The fact that e.g. Zeus Meilichios is not the same god as Zeus Olympios is inter alia corroborated by aspects of his iconography; that in other respects the gods may have been understood as having the same identity is suggested by the common name. Different and the same. We have seen it before and will see it time and again. In the domain of religion (the) Greeks had no insurmountable problems with double identities up till the moment that they were questioned on it. The questions, however, are ours. [H.S. Versnel, Coping with the Gods, pp 84-86]

One might say, ambiguity, paradox, and inconsistency are hallmarks of mythology, of polyalethic religious thought in general.

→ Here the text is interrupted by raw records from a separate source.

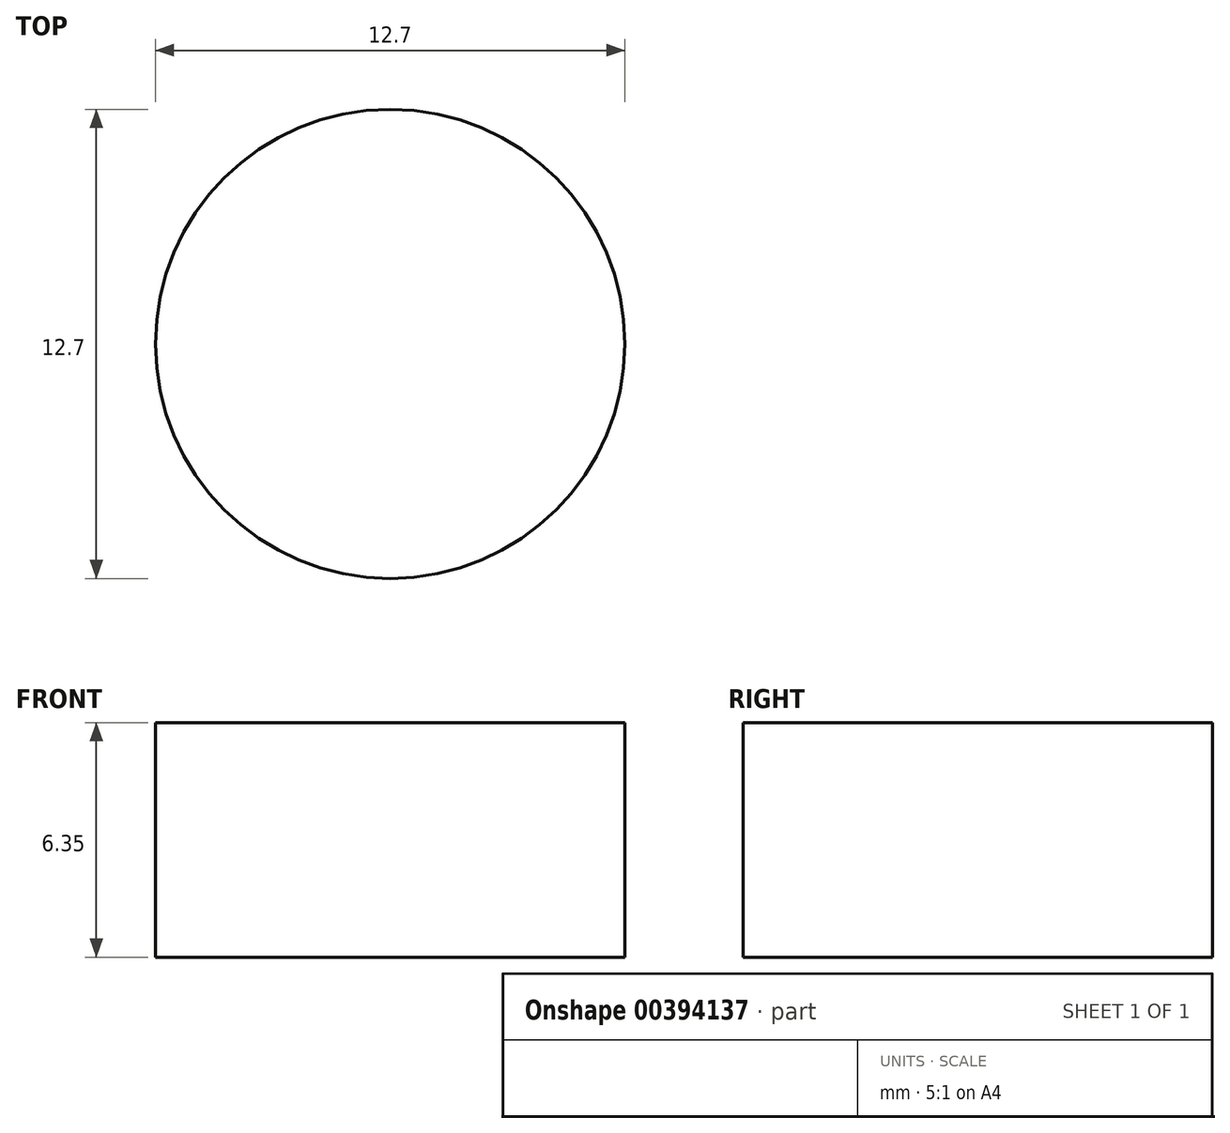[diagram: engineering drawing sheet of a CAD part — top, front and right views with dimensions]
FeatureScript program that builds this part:
annotation { "Feature Type Name" : "Feature", "Feature Type Description" : "" }
export const myFeature = defineFeature(function(context is Context, id is Id, definition is map)
    precondition{}
    {
        {
            var Q0;
            Q0=qCreatedBy(makeId("Top.planeOp"),FACE);
            var sketch = newSketch(context, id + "F0", { "sketchPlane" : qUnion([Q0])});
            skPoint(sketch, "E0.visualSharp", {"position": v(-79.2, -25) * mm});
            skLineSegment(sketch, "E1.bottom", {"start": v(-63.5, 22.22) * mm, "end": v(63.5, 22.23) * mm});
            skLineSegment(sketch, "E1.top", {"start": v(-63.5, -22.23) * mm, "end": v(63.5, -22.22) * mm});
            skLineSegment(sketch, "E1.left", {"start": v(-63.5, 22.22) * mm, "end": v(-63.5, -22.23) * mm});
            skLineSegment(sketch, "E1.right", {"start": v(63.5, 22.23) * mm, "end": v(63.5, -22.22) * mm});
            skSolve(sketch);
        }
        {
            var Q0;
            Q0=makeQuery(id+"F0.imprint","IMPRINT",FACE,{"disambiguationData":[TD([[makeQuery(id+"F0.imprint","IMPRINT",EDGE,{"derivedFrom":sQuery(id+"F0.wireOp",EDGE,"E1.bottom")}),-1.0]])]});
            extrude(context, id + "F1", {"entities" : qUnion([Q0]), "depth" : 6.35 * mm});
        }
        {
            var Q0;
            Q0=makeQuery(id+"F1.opExtrude","SWEPT_EDGE",EDGE,{"disambiguationData":[OSD([sQuery(id+"F0.wireOp",EDGE,"E1.top"),sQuery(id+"F0.wireOp",EDGE,"E1.right")])]});
            var Q1;
            Q1=makeQuery(id+"F1.opExtrude","SWEPT_EDGE",EDGE,{"disambiguationData":[OSD([sQuery(id+"F0.wireOp",EDGE,"E1.bottom"),sQuery(id+"F0.wireOp",EDGE,"E1.right")])]});
            var Q2;
            Q2=makeQuery(id+"F1.opExtrude","SWEPT_EDGE",EDGE,{"disambiguationData":[OSD([sQuery(id+"F0.wireOp",EDGE,"E1.top"),sQuery(id+"F0.wireOp",EDGE,"E1.left")])]});
            var Q3;
            Q3=makeQuery(id+"F1.opExtrude","SWEPT_EDGE",EDGE,{"disambiguationData":[OSD([sQuery(id+"F0.wireOp",EDGE,"E1.bottom"),sQuery(id+"F0.wireOp",EDGE,"E1.left")])]});
            fillet(context, id + "F2", {"entities" : qUnion([Q0, Q1, Q2, Q3]), "radius" : 5.08 * mm, "tangentPropagation" : true, "allowEdgeOverflow" : false});
        }
        {
            var Q0;
            Q0=makeQuery(id+"F1.opExtrude","CAP_FACE",FACE,{"disambiguationData":[OSD([sQuery(id+"F0.wireOp",EDGE,"E1.bottom"),sQuery(id+"F0.wireOp",EDGE,"E1.top"),sQuery(id+"F0.wireOp",EDGE,"E1.left"),sQuery(id+"F0.wireOp",EDGE,"E1.right")])],"isStart":false});
            var sketch = newSketch(context, id + "F3", { "sketchPlane" : qUnion([Q0])});
            skCircle(sketch, "E2", {"center": v(-44.45, 0) * mm, "radius": 6.35 * mm});
            skCircle(sketch, "E3.MirrorC", {"center": v(44.45, 0) * mm, "radius": 6.35 * mm});
            skSolve(sketch);
        }
        {
            var Q0;
            Q0=makeQuery(id+"F3.imprint","IMPRINT",FACE,{"disambiguationData":[TD([[makeQuery(id+"F3.imprint","IMPRINT",EDGE,{"derivedFrom":sQuery(id+"F3.wireOp",EDGE,"E2")}),1.0]])]});
            var Q1;
            Q1=makeQuery(id+"F3.imprint","IMPRINT",FACE,{"disambiguationData":[TD([[makeQuery(id+"F3.imprint","IMPRINT",EDGE,{"derivedFrom":sQuery(id+"F3.wireOp",EDGE,"E3.MirrorC")}),-1.0]])]});
            var Q2;
            Q2=makeQuery(id+"F1.opExtrude","CAP_FACE",FACE,{"disambiguationData":[OSD([sQuery(id+"F0.wireOp",EDGE,"E1.bottom"),sQuery(id+"F0.wireOp",EDGE,"E1.top"),sQuery(id+"F0.wireOp",EDGE,"E1.left"),sQuery(id+"F0.wireOp",EDGE,"E1.right")])],"isStart":true});
            extrude(context, id + "F4", {"entities" : qUnion([Q0, Q1]), "operationType" : NewBodyOperationType.REMOVE, "endBound" : BoundingType.UP_TO_SURFACE, "oppositeDirection" : true, "endBoundEntityFace" : qUnion([Q2]), "depth" : 12.7 * mm});
        }
    });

Once you start looking for this translatability between world-views, you can see it everywhere, among modern paganisms too. For example, Wiccans have picked up this ancient pagan principle, to interpret the gods of many cultures by gender, as God and Goddess. As they say, all goddesses are the Goddess, all gods are the God.

Listen to the words of the Great Mother, who was of old also called Artemis; Astarte; Diana; Melusine; Aphrodite; Cerridwen; Dana; Arianrhod; Isis; Bride; and by many other names. [Doreen Valiente, The Charge of the Goddess]

Going a little bit further, Jungian pagans speak of gods as “archetypes”, a purely psychological explanation of the gods, that nevertheless does not deny their power. In this way they translate between a “religious” perspective full of gods and a “psychological” perspective absent of gods, neither perspective denying the other.

Even the Christian concept of the Trinity of God is a tiny bit of polyaletheia, squished into a “divine mystery”, the precise details of which are monoalethically fixed in creed. There are three Persons of God, which are not identical. But they are all the one God, etc.